Exercise aim: Tally the lines of the listing below that contain the string "Compass", matching case exactly. Reply with the number alone.

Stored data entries
========================================

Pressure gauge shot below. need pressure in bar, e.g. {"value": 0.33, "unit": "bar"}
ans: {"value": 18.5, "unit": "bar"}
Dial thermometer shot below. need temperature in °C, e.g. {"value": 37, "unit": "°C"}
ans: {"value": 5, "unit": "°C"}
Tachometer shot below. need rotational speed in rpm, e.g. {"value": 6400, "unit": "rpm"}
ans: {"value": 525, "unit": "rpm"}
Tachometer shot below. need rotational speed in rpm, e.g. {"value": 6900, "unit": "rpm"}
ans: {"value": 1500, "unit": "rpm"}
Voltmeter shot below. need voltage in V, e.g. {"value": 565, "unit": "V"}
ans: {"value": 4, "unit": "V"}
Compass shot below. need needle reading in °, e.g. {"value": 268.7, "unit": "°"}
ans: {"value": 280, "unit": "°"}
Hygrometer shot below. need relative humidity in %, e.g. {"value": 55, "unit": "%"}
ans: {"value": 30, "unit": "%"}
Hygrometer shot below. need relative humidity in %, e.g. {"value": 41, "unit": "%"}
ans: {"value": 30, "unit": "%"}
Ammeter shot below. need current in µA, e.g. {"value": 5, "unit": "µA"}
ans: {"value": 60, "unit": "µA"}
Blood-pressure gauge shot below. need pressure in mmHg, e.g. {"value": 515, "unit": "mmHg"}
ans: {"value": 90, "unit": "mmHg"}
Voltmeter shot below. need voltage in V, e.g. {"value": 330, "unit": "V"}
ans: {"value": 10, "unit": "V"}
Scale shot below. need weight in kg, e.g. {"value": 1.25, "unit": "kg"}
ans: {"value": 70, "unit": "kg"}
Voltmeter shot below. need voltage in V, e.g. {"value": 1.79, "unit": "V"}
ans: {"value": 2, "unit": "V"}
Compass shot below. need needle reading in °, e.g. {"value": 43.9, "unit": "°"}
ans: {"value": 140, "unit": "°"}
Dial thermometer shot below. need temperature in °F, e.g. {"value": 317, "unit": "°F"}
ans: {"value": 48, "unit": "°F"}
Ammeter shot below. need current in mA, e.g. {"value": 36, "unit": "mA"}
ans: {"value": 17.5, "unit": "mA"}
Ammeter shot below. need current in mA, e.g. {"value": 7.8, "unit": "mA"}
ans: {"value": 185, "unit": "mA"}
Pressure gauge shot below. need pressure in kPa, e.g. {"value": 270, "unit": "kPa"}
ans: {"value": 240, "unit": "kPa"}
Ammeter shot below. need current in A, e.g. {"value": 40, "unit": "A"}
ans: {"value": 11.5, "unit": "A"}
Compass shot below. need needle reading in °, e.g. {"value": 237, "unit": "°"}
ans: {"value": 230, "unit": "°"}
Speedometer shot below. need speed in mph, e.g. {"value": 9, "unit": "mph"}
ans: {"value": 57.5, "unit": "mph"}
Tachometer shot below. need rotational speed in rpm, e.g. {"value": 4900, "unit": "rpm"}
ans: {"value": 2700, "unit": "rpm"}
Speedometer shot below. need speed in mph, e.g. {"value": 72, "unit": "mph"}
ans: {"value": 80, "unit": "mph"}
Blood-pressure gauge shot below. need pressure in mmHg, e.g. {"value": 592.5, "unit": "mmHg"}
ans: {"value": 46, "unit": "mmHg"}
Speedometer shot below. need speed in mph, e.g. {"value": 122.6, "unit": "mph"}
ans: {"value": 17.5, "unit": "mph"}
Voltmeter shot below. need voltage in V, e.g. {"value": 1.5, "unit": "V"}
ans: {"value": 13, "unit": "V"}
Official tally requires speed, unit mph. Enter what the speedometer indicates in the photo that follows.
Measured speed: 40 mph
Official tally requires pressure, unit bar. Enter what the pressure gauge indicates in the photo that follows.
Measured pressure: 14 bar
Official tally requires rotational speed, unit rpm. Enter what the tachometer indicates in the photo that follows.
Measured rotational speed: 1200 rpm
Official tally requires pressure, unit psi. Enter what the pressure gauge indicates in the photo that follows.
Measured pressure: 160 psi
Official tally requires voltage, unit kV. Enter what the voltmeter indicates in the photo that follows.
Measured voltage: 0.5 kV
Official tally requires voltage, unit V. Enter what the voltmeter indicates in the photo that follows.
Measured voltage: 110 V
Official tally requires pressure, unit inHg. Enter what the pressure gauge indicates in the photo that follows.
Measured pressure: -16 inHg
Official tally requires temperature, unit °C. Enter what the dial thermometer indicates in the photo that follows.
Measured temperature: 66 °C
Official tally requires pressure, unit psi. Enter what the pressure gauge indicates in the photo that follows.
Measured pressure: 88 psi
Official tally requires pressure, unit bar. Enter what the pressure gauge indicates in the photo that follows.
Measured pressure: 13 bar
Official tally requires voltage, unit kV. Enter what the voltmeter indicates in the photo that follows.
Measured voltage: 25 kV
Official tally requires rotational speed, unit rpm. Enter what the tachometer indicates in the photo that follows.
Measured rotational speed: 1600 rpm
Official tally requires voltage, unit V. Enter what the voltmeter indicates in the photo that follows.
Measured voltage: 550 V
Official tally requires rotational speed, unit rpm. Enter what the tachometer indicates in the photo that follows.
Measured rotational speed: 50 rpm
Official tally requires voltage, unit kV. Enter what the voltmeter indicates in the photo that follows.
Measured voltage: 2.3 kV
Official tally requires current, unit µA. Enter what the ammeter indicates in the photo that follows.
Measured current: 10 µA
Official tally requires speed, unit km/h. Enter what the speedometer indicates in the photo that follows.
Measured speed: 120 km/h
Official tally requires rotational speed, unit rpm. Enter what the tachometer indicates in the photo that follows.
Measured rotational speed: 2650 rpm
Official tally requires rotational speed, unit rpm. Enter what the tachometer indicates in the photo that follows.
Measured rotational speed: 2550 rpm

========================================

Answer area: 3